The defence which the defendants put forward was absolute privilege on account of the provisions of section 12, of the Defamation Act.  It is this defence which, according to Mr. Majanja, was not considered and instead qualified privilege was considered.  All the evidence the parties had wished to tender is on record.  A retrial of the entire suit is inappropriate in the circumstances.

Besides, the innuendo in the offending article is that the appellant had committed or was in the process of committing a criminal offence.  The reporter cannot be said to have made a fair comment of the matter in issue.  He imputed criminal conduct on the appellant which then denied the respondents the defence of fair comment.  Besides the reporter having not confined himself to what transpired in the court room, cannot justifiably claim he lacked malice.  He took the trouble to get the names of the advocates who had allegedly been involved in fake claims.  He did not first check the court record regarding the nature of the matter the court was handling. He did not consult the advocates involved. Instead he consulted an employee of the Insurance Company which was alleging that certain advocates were involved in fake claims.  By doing that he opened himself up to the imputation upon him of malice.

 In the above circumstances, we do not think there is a need to order a retrial on the question of the liability of both respondents.

 Before we make our final orders, we need to comment briefly on the approach adopted by counsel for the respondents.  He conceded the appeal on the basis of the grounds of appeal preferred.  The implication of that is that he agreed that the learned Judge erred as alleged, and as we have stated above, the respondents’ defences appear to have been caught up by the provisions of the Defamation Act.  Consequently a retrial on liability would be undesirable.

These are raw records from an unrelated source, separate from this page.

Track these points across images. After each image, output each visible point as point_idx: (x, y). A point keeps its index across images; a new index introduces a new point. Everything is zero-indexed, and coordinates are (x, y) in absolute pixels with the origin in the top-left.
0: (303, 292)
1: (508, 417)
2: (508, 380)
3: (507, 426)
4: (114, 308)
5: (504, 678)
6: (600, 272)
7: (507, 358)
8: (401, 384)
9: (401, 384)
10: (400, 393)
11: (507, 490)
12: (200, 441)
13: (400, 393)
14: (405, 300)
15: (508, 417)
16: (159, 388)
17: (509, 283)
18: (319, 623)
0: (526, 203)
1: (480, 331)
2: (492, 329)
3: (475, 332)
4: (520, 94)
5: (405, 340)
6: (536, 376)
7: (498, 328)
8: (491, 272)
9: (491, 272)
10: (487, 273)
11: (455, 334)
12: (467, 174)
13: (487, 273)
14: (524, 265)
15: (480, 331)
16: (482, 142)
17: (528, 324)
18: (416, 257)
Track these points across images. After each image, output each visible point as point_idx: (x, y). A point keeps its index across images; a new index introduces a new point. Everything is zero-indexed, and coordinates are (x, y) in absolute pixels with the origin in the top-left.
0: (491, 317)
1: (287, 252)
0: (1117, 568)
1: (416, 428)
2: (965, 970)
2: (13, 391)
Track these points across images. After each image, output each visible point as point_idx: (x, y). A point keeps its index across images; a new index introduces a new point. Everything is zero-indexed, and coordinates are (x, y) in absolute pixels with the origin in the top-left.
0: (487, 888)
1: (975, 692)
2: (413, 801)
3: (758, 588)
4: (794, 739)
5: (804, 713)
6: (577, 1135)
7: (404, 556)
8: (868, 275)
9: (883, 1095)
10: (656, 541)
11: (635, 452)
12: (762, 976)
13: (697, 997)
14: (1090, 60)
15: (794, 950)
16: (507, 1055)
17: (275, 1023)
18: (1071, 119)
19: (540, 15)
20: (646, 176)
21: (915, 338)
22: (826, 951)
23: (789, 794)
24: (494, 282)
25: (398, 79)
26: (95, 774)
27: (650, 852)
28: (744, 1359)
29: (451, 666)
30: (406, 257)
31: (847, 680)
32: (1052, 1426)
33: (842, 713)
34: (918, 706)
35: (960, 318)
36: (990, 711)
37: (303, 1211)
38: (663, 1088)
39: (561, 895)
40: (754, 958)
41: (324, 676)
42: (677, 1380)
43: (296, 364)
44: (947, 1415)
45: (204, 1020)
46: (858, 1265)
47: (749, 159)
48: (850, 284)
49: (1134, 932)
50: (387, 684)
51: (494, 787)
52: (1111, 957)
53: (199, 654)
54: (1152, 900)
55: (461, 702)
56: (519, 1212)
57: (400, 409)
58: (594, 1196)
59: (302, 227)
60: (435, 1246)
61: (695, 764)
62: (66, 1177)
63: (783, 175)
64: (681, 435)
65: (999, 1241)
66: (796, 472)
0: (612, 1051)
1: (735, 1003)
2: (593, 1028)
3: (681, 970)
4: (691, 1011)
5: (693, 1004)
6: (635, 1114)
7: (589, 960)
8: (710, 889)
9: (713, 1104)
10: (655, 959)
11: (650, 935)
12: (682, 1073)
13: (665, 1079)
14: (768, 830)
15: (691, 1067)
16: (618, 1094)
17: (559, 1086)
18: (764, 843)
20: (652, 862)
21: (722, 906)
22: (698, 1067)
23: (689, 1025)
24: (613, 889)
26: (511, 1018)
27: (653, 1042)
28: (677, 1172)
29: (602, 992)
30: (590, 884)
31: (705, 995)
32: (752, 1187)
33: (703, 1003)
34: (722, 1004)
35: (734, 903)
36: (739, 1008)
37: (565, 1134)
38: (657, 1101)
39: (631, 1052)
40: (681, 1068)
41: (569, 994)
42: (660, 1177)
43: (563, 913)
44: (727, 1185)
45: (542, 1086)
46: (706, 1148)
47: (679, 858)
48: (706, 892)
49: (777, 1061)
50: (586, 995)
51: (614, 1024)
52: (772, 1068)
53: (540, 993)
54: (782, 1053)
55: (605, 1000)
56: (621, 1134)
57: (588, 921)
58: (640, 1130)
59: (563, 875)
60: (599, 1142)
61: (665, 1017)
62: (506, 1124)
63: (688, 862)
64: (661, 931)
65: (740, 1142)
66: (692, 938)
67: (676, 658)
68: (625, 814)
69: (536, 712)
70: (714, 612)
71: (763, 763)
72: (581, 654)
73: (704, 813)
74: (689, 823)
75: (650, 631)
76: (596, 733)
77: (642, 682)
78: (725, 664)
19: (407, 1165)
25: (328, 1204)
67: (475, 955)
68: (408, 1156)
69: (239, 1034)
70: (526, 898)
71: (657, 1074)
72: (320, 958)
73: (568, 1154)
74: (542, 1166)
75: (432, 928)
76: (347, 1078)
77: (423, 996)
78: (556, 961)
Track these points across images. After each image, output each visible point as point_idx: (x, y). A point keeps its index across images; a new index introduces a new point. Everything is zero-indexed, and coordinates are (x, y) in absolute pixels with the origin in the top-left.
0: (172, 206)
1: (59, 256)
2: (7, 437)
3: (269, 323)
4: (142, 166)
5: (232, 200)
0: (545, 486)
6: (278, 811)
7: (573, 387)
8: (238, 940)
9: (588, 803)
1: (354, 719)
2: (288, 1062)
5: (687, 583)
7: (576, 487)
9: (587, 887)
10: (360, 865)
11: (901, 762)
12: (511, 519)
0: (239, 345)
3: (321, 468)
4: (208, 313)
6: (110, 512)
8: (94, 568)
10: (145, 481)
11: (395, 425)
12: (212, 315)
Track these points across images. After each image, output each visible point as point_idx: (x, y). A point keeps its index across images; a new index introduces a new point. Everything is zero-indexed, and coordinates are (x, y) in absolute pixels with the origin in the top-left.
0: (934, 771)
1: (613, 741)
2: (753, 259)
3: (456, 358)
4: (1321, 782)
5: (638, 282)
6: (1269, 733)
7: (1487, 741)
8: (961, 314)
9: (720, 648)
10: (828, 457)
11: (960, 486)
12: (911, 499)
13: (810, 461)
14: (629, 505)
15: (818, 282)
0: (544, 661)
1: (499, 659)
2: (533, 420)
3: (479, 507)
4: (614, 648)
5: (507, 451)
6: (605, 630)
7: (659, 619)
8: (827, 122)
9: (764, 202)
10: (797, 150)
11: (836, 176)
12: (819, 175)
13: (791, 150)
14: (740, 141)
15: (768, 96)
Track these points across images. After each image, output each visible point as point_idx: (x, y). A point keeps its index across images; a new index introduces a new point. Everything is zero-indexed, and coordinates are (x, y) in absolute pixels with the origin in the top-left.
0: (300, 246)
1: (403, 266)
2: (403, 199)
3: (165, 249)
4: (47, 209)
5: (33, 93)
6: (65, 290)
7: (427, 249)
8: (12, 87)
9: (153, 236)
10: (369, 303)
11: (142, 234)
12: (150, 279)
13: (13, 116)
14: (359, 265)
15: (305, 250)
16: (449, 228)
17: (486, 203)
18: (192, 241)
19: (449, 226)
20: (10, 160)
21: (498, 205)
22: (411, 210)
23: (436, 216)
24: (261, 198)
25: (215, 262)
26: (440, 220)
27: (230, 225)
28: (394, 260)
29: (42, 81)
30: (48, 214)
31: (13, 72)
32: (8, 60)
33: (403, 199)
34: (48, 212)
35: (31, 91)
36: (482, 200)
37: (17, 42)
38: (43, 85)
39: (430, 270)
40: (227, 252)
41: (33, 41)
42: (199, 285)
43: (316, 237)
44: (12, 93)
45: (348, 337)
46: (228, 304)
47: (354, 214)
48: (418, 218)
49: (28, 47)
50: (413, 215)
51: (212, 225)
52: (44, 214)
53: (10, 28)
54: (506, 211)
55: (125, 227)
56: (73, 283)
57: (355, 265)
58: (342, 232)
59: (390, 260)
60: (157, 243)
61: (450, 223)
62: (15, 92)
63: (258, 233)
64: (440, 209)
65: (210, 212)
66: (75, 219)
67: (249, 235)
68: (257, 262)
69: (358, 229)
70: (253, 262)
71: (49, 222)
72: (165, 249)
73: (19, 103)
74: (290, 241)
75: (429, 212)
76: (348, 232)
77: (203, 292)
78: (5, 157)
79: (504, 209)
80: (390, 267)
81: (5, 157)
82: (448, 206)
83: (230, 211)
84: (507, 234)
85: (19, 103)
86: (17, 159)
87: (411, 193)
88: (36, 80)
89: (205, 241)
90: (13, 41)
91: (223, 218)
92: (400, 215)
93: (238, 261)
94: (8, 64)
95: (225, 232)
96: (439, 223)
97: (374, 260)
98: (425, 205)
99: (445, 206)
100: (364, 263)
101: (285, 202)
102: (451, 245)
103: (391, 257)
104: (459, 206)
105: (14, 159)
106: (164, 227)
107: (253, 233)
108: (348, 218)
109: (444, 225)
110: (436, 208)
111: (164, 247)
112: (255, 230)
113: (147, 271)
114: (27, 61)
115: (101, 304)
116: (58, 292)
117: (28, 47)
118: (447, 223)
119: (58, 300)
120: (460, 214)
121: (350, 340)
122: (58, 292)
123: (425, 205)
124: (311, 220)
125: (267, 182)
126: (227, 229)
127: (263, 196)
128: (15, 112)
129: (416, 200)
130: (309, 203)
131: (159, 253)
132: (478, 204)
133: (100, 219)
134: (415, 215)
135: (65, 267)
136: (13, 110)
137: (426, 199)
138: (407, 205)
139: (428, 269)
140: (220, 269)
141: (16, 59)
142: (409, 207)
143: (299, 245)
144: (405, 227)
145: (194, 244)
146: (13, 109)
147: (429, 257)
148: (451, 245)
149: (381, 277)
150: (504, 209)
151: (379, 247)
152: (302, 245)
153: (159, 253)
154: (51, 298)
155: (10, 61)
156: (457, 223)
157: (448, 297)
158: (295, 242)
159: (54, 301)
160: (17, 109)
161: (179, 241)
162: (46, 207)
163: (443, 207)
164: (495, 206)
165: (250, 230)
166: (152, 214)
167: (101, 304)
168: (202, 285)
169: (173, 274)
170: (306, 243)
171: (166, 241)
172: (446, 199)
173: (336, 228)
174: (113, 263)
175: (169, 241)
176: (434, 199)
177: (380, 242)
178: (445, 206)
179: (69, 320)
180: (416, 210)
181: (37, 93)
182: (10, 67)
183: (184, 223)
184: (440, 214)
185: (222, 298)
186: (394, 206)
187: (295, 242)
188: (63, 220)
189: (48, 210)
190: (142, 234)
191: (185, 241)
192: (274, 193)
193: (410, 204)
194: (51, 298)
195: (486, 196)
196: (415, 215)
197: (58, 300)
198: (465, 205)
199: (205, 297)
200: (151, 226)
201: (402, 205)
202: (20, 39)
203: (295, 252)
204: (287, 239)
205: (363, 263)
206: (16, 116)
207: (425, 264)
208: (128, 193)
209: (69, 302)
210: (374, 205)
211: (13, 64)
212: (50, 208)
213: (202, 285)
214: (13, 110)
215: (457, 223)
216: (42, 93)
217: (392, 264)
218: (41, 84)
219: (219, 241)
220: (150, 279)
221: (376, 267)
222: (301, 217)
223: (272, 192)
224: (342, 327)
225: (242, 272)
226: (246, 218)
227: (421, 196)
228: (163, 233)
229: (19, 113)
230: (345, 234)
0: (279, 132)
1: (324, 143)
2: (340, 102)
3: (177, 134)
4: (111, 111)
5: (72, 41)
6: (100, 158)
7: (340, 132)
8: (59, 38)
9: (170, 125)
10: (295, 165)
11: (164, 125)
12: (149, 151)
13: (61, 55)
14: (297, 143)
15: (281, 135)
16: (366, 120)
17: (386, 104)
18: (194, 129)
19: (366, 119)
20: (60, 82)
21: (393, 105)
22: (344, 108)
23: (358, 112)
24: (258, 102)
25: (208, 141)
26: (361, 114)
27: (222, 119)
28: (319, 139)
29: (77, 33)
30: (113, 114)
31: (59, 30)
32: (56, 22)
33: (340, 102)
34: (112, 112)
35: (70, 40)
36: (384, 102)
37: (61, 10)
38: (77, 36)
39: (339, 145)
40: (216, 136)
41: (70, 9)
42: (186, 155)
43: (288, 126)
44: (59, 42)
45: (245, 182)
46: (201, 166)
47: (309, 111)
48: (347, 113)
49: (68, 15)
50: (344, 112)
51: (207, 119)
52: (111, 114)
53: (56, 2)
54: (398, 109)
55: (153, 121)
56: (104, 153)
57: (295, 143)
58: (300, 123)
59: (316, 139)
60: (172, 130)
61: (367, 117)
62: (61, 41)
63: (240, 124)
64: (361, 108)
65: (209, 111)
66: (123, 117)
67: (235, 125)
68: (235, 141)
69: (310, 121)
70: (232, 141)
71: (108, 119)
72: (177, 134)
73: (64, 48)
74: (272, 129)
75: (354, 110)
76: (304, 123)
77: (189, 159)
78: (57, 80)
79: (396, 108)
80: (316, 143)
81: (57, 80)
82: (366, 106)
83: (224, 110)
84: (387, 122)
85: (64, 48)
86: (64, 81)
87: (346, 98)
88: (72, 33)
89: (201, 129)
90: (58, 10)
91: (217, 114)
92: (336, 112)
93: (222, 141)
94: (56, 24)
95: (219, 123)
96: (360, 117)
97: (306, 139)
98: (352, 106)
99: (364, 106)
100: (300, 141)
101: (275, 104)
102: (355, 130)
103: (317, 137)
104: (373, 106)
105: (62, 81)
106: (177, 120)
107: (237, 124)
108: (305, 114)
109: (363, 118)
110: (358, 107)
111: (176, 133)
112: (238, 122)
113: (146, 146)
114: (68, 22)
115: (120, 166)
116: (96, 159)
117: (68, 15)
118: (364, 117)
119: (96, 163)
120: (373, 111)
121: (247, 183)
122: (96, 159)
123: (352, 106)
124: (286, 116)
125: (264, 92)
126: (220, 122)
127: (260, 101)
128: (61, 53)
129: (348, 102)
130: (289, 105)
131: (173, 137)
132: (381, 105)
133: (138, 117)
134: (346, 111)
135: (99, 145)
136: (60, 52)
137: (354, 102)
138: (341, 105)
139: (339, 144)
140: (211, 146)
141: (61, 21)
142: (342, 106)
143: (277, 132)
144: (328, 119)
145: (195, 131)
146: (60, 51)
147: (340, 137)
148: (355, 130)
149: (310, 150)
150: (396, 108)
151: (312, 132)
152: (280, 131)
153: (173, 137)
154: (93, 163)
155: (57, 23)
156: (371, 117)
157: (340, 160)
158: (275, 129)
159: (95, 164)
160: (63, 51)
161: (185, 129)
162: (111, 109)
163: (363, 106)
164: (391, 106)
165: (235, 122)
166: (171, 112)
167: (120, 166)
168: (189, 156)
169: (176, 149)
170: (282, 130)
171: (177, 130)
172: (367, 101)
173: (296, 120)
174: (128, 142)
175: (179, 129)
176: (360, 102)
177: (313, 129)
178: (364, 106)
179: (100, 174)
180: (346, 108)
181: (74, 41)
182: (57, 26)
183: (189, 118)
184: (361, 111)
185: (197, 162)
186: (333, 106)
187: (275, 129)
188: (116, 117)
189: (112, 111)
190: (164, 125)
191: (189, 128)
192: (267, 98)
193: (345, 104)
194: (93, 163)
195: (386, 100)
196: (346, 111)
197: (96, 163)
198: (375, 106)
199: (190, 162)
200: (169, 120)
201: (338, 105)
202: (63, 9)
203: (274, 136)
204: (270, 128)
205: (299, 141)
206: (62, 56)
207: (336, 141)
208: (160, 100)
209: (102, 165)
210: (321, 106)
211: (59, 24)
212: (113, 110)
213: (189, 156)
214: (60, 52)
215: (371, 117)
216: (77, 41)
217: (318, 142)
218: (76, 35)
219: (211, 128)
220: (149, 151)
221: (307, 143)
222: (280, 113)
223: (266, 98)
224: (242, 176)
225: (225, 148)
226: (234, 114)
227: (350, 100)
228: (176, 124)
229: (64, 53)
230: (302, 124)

As regards damages, we think that it will be proper to refer this matter to the superior court for assessment.  We have the power to do so under rule 31 of the Court of Appeal Rules, which provides;

“On any appeal the Court shall have power, so far as its jurisdiction permits, to confirm, reverse or vary the decision of the superior court, or to remit the proceedings to the superior court with such direction as may be appropriate, or to order a new trial and to make any necessary incidental or consequential orders, including orders as to costs.”

(Emphasis supplied)

 In the result, we allow the appeal, dismiss the cross appeal, with costs of both to the appellant, and direct that this matter be referred to the superior court for assessment of damages.  Considering the decision we have come to, it is not necessary to make any orders on prayer (b) relating to apology, amends, or withdrawal of the defamatory words or statements.

Dated and delivered at Kisumu this 23rd day of June, 2006.

S.E.O. BOSIRE

…………………….

JUDGE OF APPEAL

E.O. O’KUBASU

..…………………

JUDGE OF APPEAL

P.N. WAKI

…..………………..

JUDGE OF APPEAL

I certify that this is a true copy of the original.